Selon une étude de l'Université de Berne, si le semi-confinement décidé par le Conseil fédéral le 16 mars (cela faisait déjà presque deux mois que l'épidémie avait été annoncée.) avait été imposé une semaine plus tôt, 1600 vies auraient pu être sauvées -et, à l'inverse, s'il avait été décidé une semaine plus tard, au moins 6700 personnes de plus seraient mortes du covid.  L'étude bernoise aboutit à l'hypothèse que chaque jour de report du confinement aurait coûté 500 morts supplémentaires.  Qu'en est-il aujourd'hui, alors que pleuvent les appels à "sauver l'économie", et donc à renoncer à toute mesure entravant l'activité des entreprises ? Est-ce l'économie qui est au service de la population, ou la population qui est au service de l'économie ? Et qui doit-on soutenir d'abord, la population ou l'économie ?   La Suisse a réussi à mobiliser 62 milliards en deux mois (mars, avril) pour parer aux effets économiques  du confinement. C'est quatre fois plus, six fois plus vite, que ce qui serait nécessaire pour financer la transition écologique (14 à 18 milliards par an). C'est dire les moyens dont un pays comme le nôtre dispose pour faire face aux défis sociaux et environnementaux. Mais si l'Allemagne a exigé que les entreprises bénéficiant d'une aide publique n'en fasse pas bénéficier leurs actionnaires par les dividendes, des rachats d'actions ou des bonus, rien de semblable n'a été prévu en Suisse pour les prêts garantis par la Confédération aux PME, ni aux grandes entreprises qui sollicitent l'aide de l'Etat. Et encore moins aux autres : UBS et Crédit Suisse vont augmenter les dividendes de leurs actions... C'est bien ainsi qu'on a "soutenu l'économie". Quant à soutenir la population...

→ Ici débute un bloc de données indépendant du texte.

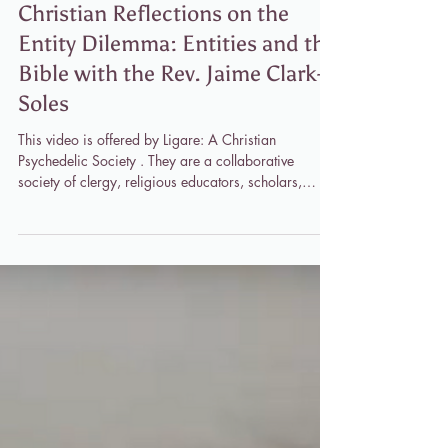
Jaime Clark-Soles
Apr 14
1 min read
Christian Reflections on the
Entity Dilemma: Entities and the
Bible with the Rev. Jaime Clark-
Soles
This video is offered by Ligare: A Christian
Psychedelic Society . They are a collaborative
society of clergy, religious educators, scholars,
spiritual guides, philanthropists, and psychedelic
researchers dedicated to making direct experience
of the sacred available to all who desire it through
the use of psychedelic medicine and within the
context of the Christian contemplative tradition.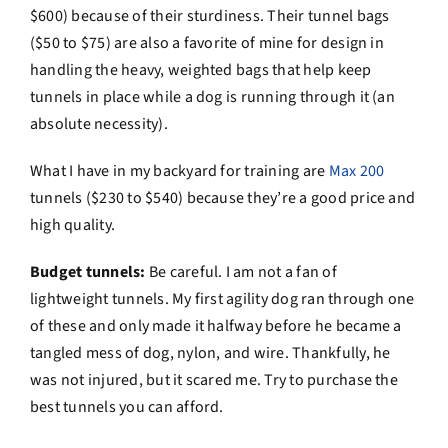
$600) because of their sturdiness. Their tunnel bags
($50 to $75) are also a favorite of mine for design in
handling the heavy, weighted bags that help keep
tunnels in place while a dog is running through it (an
absolute necessity).
What I have in my backyard for training are
Max 200
tunnels ($230 to $540) because they’re a good price and
high quality.
Budget tunnels:
Be careful. I am not a fan of
lightweight tunnels. My first agility dog ran through one
of these and only made it halfway before he became a
tangled mess of dog, nylon, and wire. Thankfully, he
was not injured, but it scared me. Try to purchase the
best tunnels you can afford.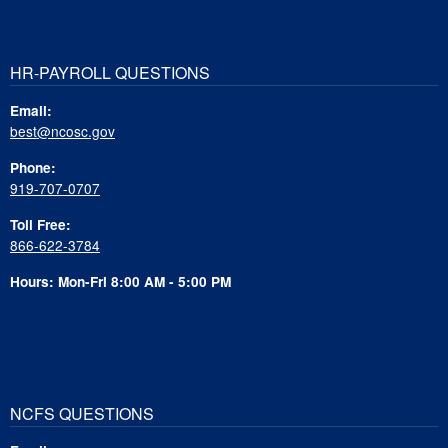
HR-PAYROLL QUESTIONS
Email:
best@ncosc.gov
Phone:
919-707-0707
Toll Free:
866-622-3784
Hours: Mon-Fri 8:00 AM - 5:00 PM
NCFS QUESTIONS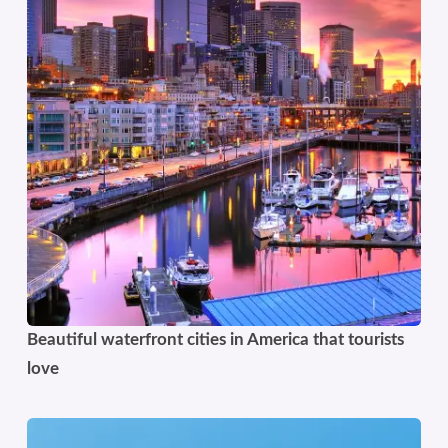
Beautiful waterfront cities in America that tourists
love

Ce ne sont pas les foules migrantes qui traversent la Méditerranée sur des rafiots pourris ou font à pied la route des Balkans, pas les migrants chassés de chez eux par la guerre ou la misère, pas les sdf de nos villes riches,  mais le gratin de l'encadrement des multinationales et les touristes de nos pays prospères qui ont ramené chez nous la petite chose de deux millionièmes de millimètres qui fera, au bout du compte, et au moins, deux millions de morts et provoquera, selon le mot de l'économiste Cédric Tille, "la pire récession depuis la Deuxième Guerre Mondiale"... Mais si ce ne sont pas les pauvres qui ont diffusé le virus, ce sont bien les plus pauvres et les moins riches qui souffrent le plus de la pandémie. Les employées et les employés, déjà sous-payés, des secteurs de l'hôtellerie et de la restauration, du nettoyage, de l'économie domestique, les sans-statuts, les intermittents du spectacle... pas la sacro-sainte "classe moyenne", mais la classe d'en bas. Et une part de la fonction publique, celle dont on récompense la mobilisation dans les hôpitaux par une baisse de leur salaire. Et qu'importe que les infirmières aient travaillé soixante heures par semaine lors de la première vague, et qu'elle seront sans doute amenées à en faire autant lors de la deuxième ! Les sanglots longs de hérauts de l'économie ne sont pas pour elles.

Mais au fond, de quoi se plaignent-elles ? On les a applaudies, non ? On peut passer aux choses sérieuses : "sauver l'économie", les équilibres budgétaires et les baisses d'impôts.